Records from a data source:
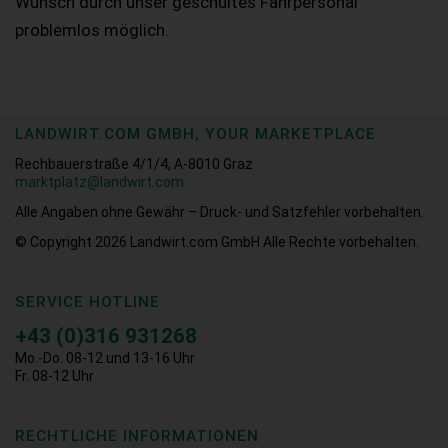
Wunsch durch unser geschultes Fahrpersonal
problemlos möglich.
LANDWIRT.COM GMBH, YOUR MARKETPLACE
Rechbauerstraße 4/1/4, A-8010 Graz
marktplatz@landwirt.com
Alle Angaben ohne Gewähr – Druck- und Satzfehler vorbehalten.
© Copyright 2026
Landwirt.com GmbH Alle Rechte vorbehalten.
SERVICE HOTLINE
+43 (0)316 931268
Mo.-Do. 08-12 und 13-16 Uhr
Fr. 08-12 Uhr
RECHTLICHE INFORMATIONEN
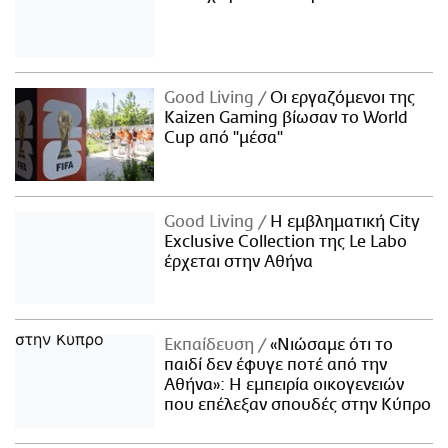
Good Living
Οι εργαζόμενοι της
Kaizen Gaming βίωσαν το World
Cup από "μέσα"
Good Living
Η εμβληματική City
Exclusive Collection της Le Labo
έρχεται στην Αθήνα
Εκπαίδευση
«Νιώσαμε ότι το
παιδί δεν έφυγε ποτέ από την
Αθήνα»: Η εμπειρία οικογενειών
που επέλεξαν σπουδές στην Κύπρο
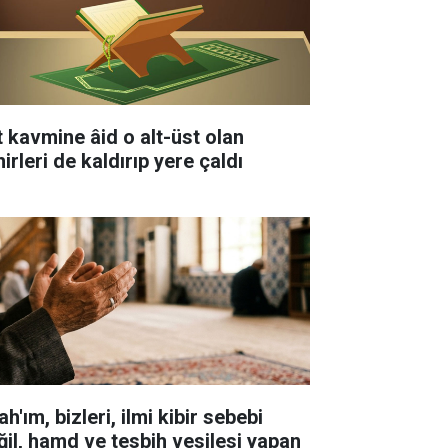
t kavmine âid o alt-üst olan
irleri de kaldırıp yere çaldı
ah'ım, bizleri, ilmi kibir sebebi
ğil, hamd ve tesbih vesilesi yapan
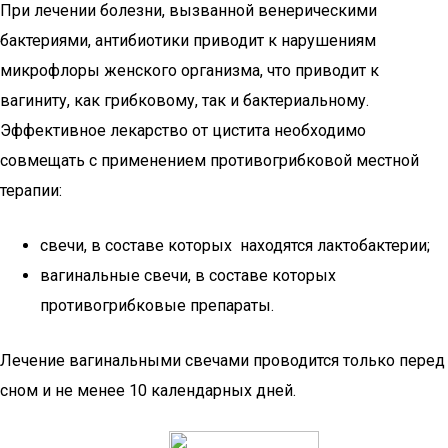
При лечении болезни, вызванной венерическими
бактериями, антибиотики приводит к нарушениям
микрофлоры женского организма, что приводит к
вагиниту, как грибковому, так и бактериальному.
Эффективное лекарство от цистита необходимо
совмещать с применением противогрибковой местной
терапии:
свечи, в составе которых находятся лактобактерии;
вагинальные свечи, в составе которых
противогрибковые препараты.
Лечение вагинальными свечами проводится только перед
сном и не менее 10 календарных дней.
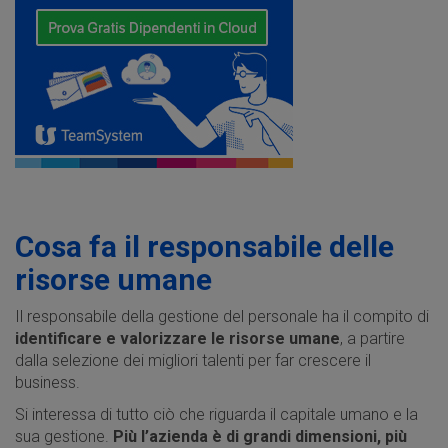
Cosa fa il responsabile delle
risorse umane
Il responsabile della gestione del personale ha il compito di
identificare e valorizzare le risorse umane
, a partire
dalla selezione dei migliori talenti per far crescere il
business.
Si interessa di tutto ciò che riguarda il capitale umano e la
sua gestione.
Più l’azienda è di grandi dimensioni, più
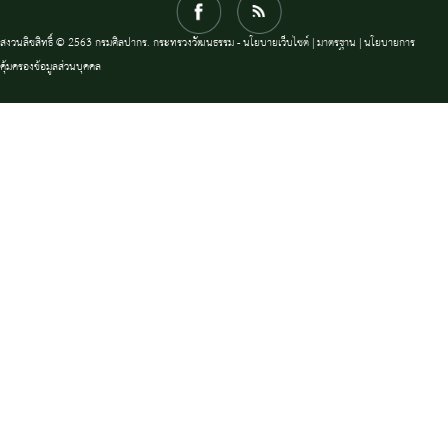
สงวนลิขสิทธิ์ © 2563 กรมศิลปากร. กระทรวงวัฒนธรรม -
นโยบายเว็บไซต์
|
มาตรฐาน
|
นโยบายการ
คุ้มครองข้อมูลส่วนบุคคล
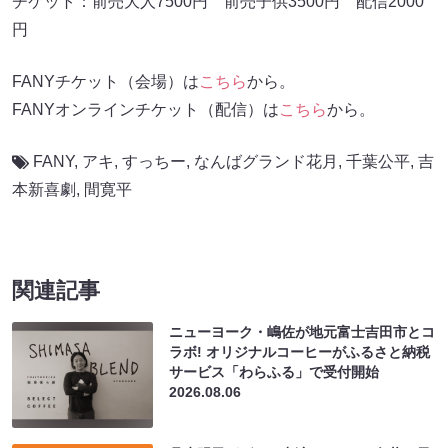
FANY
,
アキ
,
すっちー
,
なんばグランド花月
,
千葉公平
,
吉
本新喜劇
,
間寛平
関連記事
ニューヨーク・嶋佐が地元富士吉田市とコ
ラボ! オリジナルコーヒーがふるさと納税
サービス「わらふる」で受付開始
2026.08.06
丹生明里がゲスト出演! パンサー向井＆長
田『くるま温泉ちゃんねる』
2026.08.06
“エロ”と“怖い”が融合!? 3時のヒロイン・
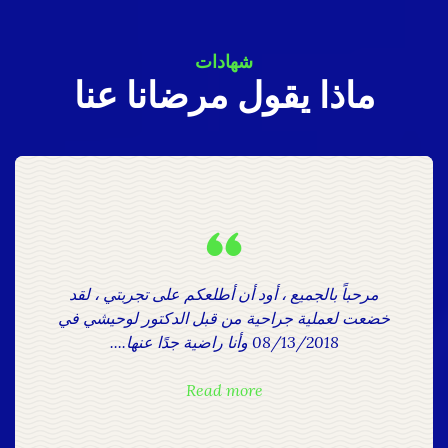
شهادات
ماذا يقول مرضانا عنا
مرحباً بالجميع ، أود أن أطلعكم على تجربتي ، لقد
خضعت لعملية جراحية من قبل الدكتور لوحيشي في
08/13/2018 وأنا راضية جدًا عنها....
Read more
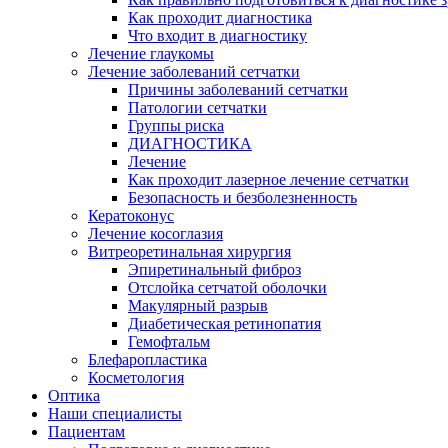
Как проходит диагностика
Что входит в диагностику
Лечение глаукомы
Лечение заболеваний сетчатки
Причины заболеваний сетчатки
Патологии сетчатки
Группы риска
ДИАГНОСТИКА
Лечение
Как проходит лазерное лечение сетчатки
Безопасность и безболезненность
Кератоконус
Лечение косоглазия
Витреоретинальная хирургия
Эпиретинальный фиброз
Отслойка сетчатой оболочки
Макулярный разрыв
Диабетическая ретинопатия
Гемофтальм
Блефаропластика
Косметология
Оптика
Наши специалисты
Пациентам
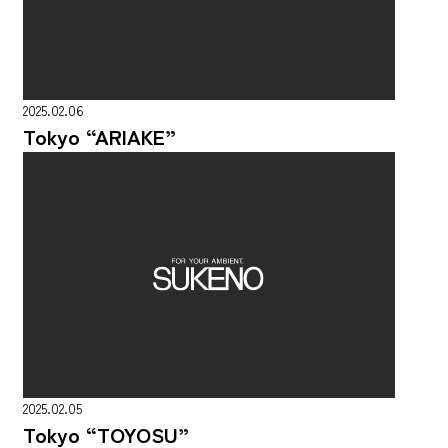
2025.02.06
Tokyo “ARIAKE”
2025.02.05
Tokyo “TOYOSU”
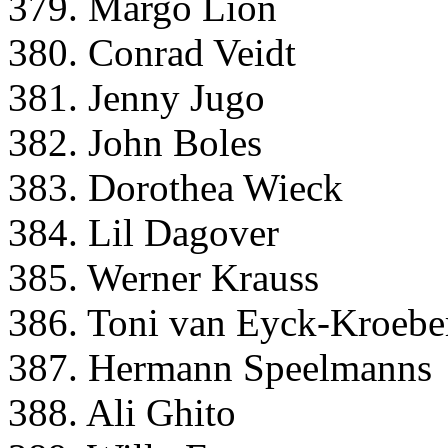
379. Margo Lion
380. Conrad Veidt
381. Jenny Jugo
382. John Boles
383. Dorothea Wieck
384. Lil Dagover
385. Werner Krauss
386. Toni van Eyck-Kroebe
387. Hermann Speelmanns
388. Ali Ghito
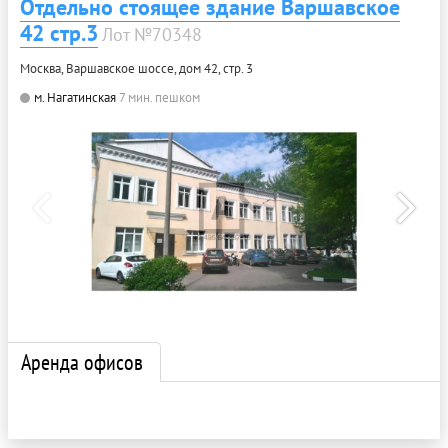
Отдельно стоящее здание Варшавское
42 стр.3
Лот №70348
Москва, Варшавское шоссе, дом 42, стр. 3
м. Нагатинская
7 мин. пешком
Аренда офисов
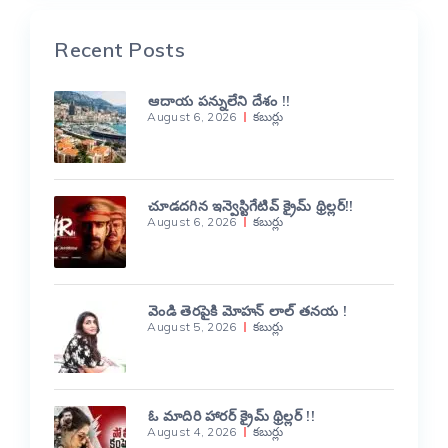
Recent Posts
ఆదాయ పన్నులేని దేశం !!
August 6, 2026
కబుర్లు
చూడదగిన ఇన్వెస్టిగేటివ్ క్రైమ్ థ్రిల్లర్!!
August 6, 2026
కబుర్లు
వెండి తెరపైకి మోహన్ లాల్ తనయ !
August 5, 2026
కబుర్లు
ఓ మాదిరి హారర్ క్రైమ్ థ్రిల్లర్ !!
August 4, 2026
కబుర్లు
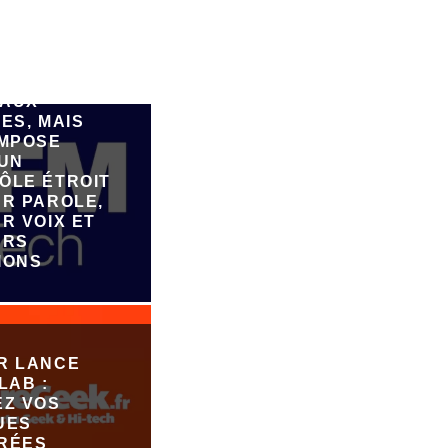
FORME DE
ATION DE
E PAR IA,
FAIRE
ER DE
AUX
ES, MAIS
IMPOSE
 UN
ÔLE ÉTROIT
UR PAROLE,
R VOIX ET
URS
IONS
R LANCE
LAB :
EZ VOS
UES
RÉES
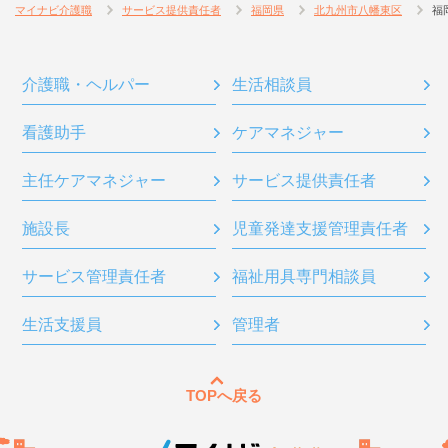
マイナビ介護職
サービス提供責任者
福岡県
北九州市八幡東区
福
介護職・ヘルパー
生活相談員
看護助手
ケアマネジャー
主任ケアマネジャー
サービス提供責任者
施設長
児童発達支援管理責任者
サービス管理責任者
福祉用具専門相談員
生活支援員
管理者
TOPへ戻る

[What the task asks]
Copy the material line for line from its first line through the line that has "ğil, hamd ve tesbih vesilesi yapan", including that line. Leave the pictures out of your copy.

[Task solution]
Wunsch durch unser geschultes Fahrpersonal
problemlos möglich.
LANDWIRT.COM GMBH, YOUR MARKETPLACE
Rechbauerstraße 4/1/4, A-8010 Graz
marktplatz@landwirt.com
Alle Angaben ohne Gewähr – Druck- und Satzfehler vorbehalten.
© Copyright 2026
Landwirt.com GmbH Alle Rechte vorbehalten.
SERVICE HOTLINE
+43 (0)316 931268
Mo.-Do. 08-12 und 13-16 Uhr
Fr. 08-12 Uhr
RECHTLICHE INFORMATIONEN
Good Living
Οι εργαζόμενοι της
Kaizen Gaming βίωσαν το World
Cup από "μέσα"
Good Living
Η εμβληματική City
Exclusive Collection της Le Labo
έρχεται στην Αθήνα
Εκπαίδευση
«Νιώσαμε ότι το
παιδί δεν έφυγε ποτέ από την
Αθήνα»: Η εμπειρία οικογενειών
που επέλεξαν σπουδές στην Κύπρο
t kavmine âid o alt-üst olan
irleri de kaldırıp yere çaldı
ah'ım, bizleri, ilmi kibir sebebi
ğil, hamd ve tesbih vesilesi yapan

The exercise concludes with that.